Rupert Murdoch, the 81-year-old patriarch of family-controlled News Corporation, has been branded unfit to lead a major international company by British MPs.

Members of the Commons culture, media and sport select committee, in a report published on 1 May, said Murdoch turned “a blind eye” and “exhibited wilful blindness to what was going on in his companies and publications”.

The culture of “willful blindness”, the committee said, “permeated from the top throughout the organisation and speaks volumes about the lack of effective corporate governance at News Corporation and News International”.

Media conglomerate News Corp’s British division, News International, is currently being investigated for phone hacking.
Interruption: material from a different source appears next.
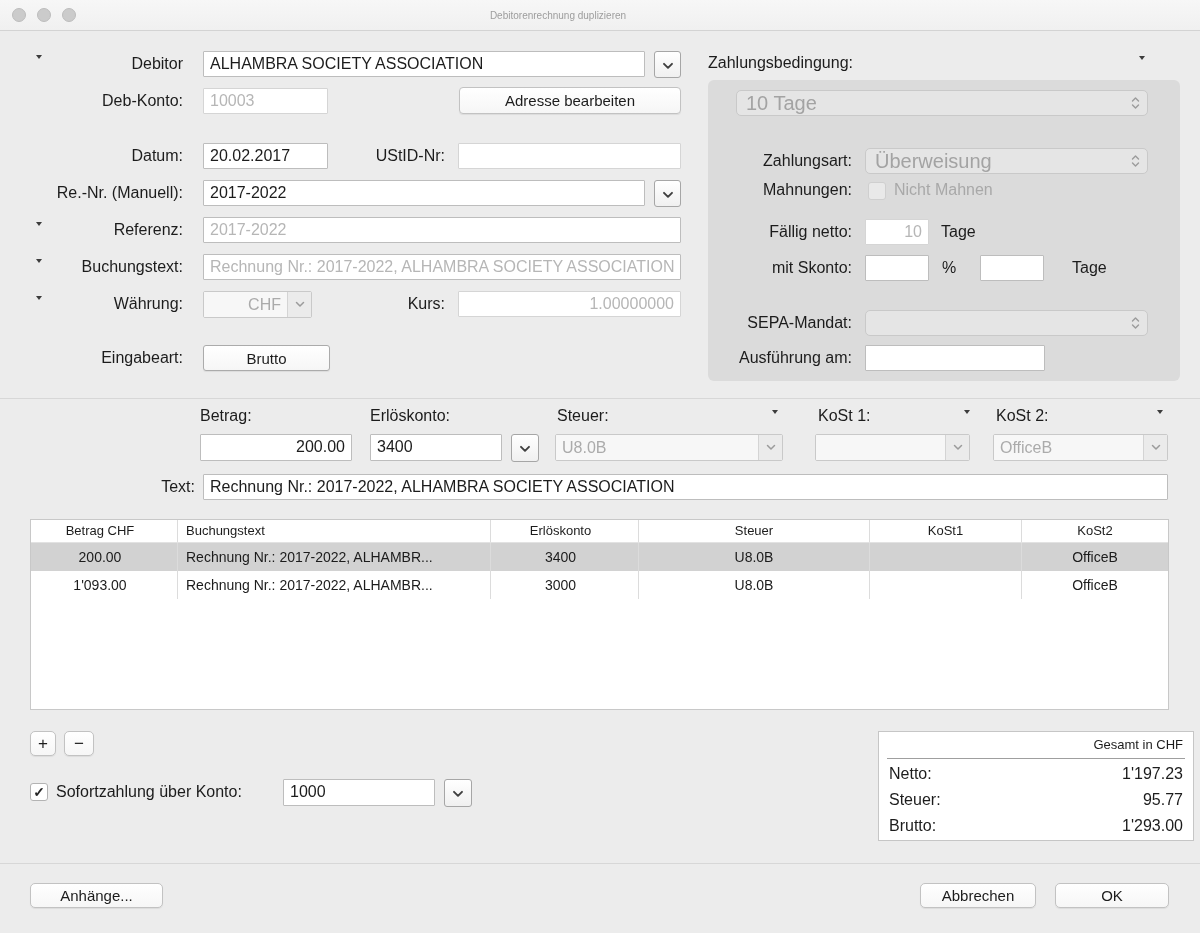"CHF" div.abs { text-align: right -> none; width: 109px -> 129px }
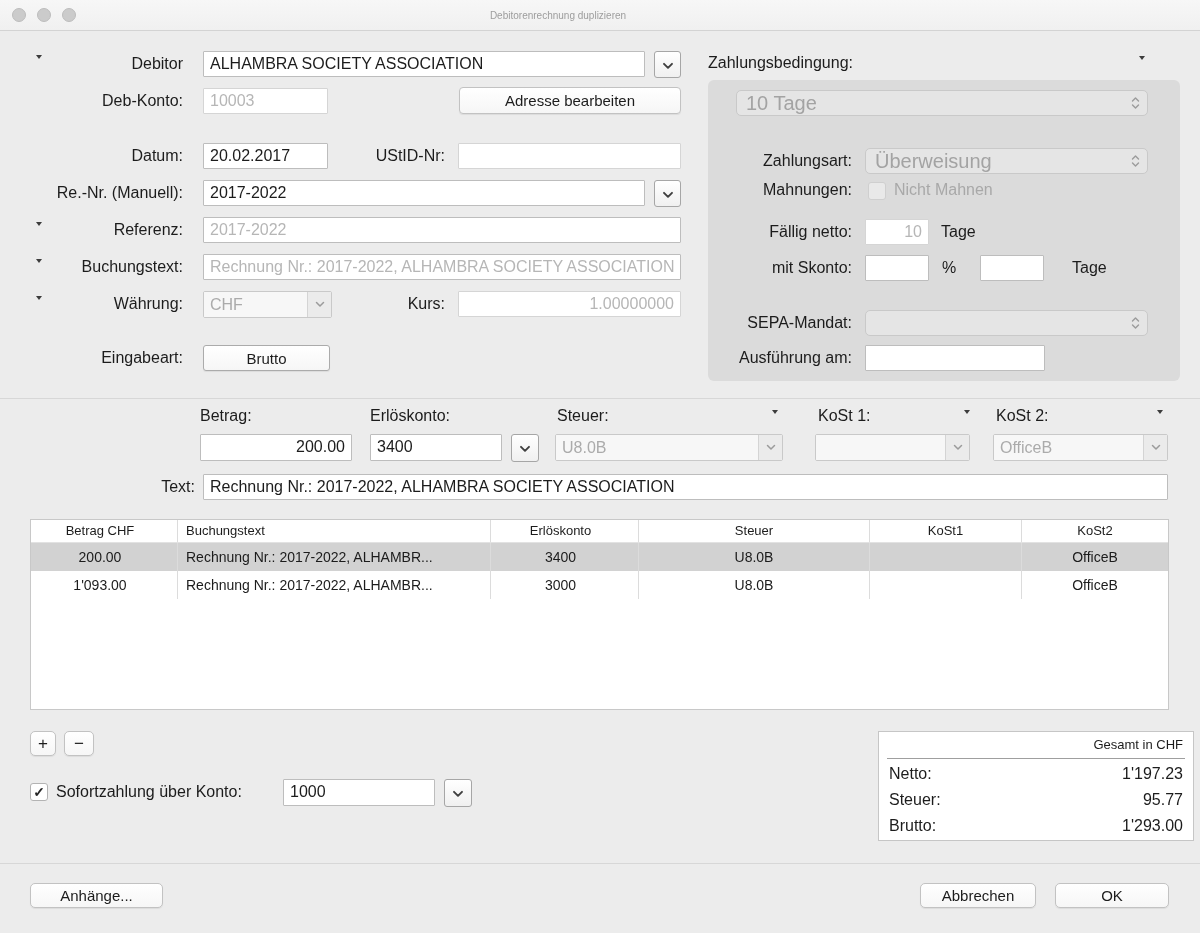"Betrag CHF" .cell.ra { text-align: center -> right }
The report goes on to say that Murdoch, whose family controls about 40% of News Corp’s voting rights, “is not a fit person to exercise the stewardship of a major international company”. The Conservative members of the committee voted against the inclusion of this sentence.

The committee was also critical of Murdoch’s son James, who headed News International, accusing him of a “wilful ignorance” – a statement Conservative members also voted against. 

Update (2 May): Responding to the committee’s findings, News Corp said in a statement that “hard truths” had emerged from the report, such as the “serious wrongdoing at the News of the World”. It also acknowledged that its response was “too slow and too defensive” and that some staff members may have misled the committee in 2009.

But, it added: “News Corporation regrets, however, that the select committee's analysis of the factual record was followed by some commentary that we, and indeed several members of the committee, consider unjustified and highly partisan.”

News Corp is already “acting on the failings”, putting in place new internal controls and compliance programmes, the statement also said.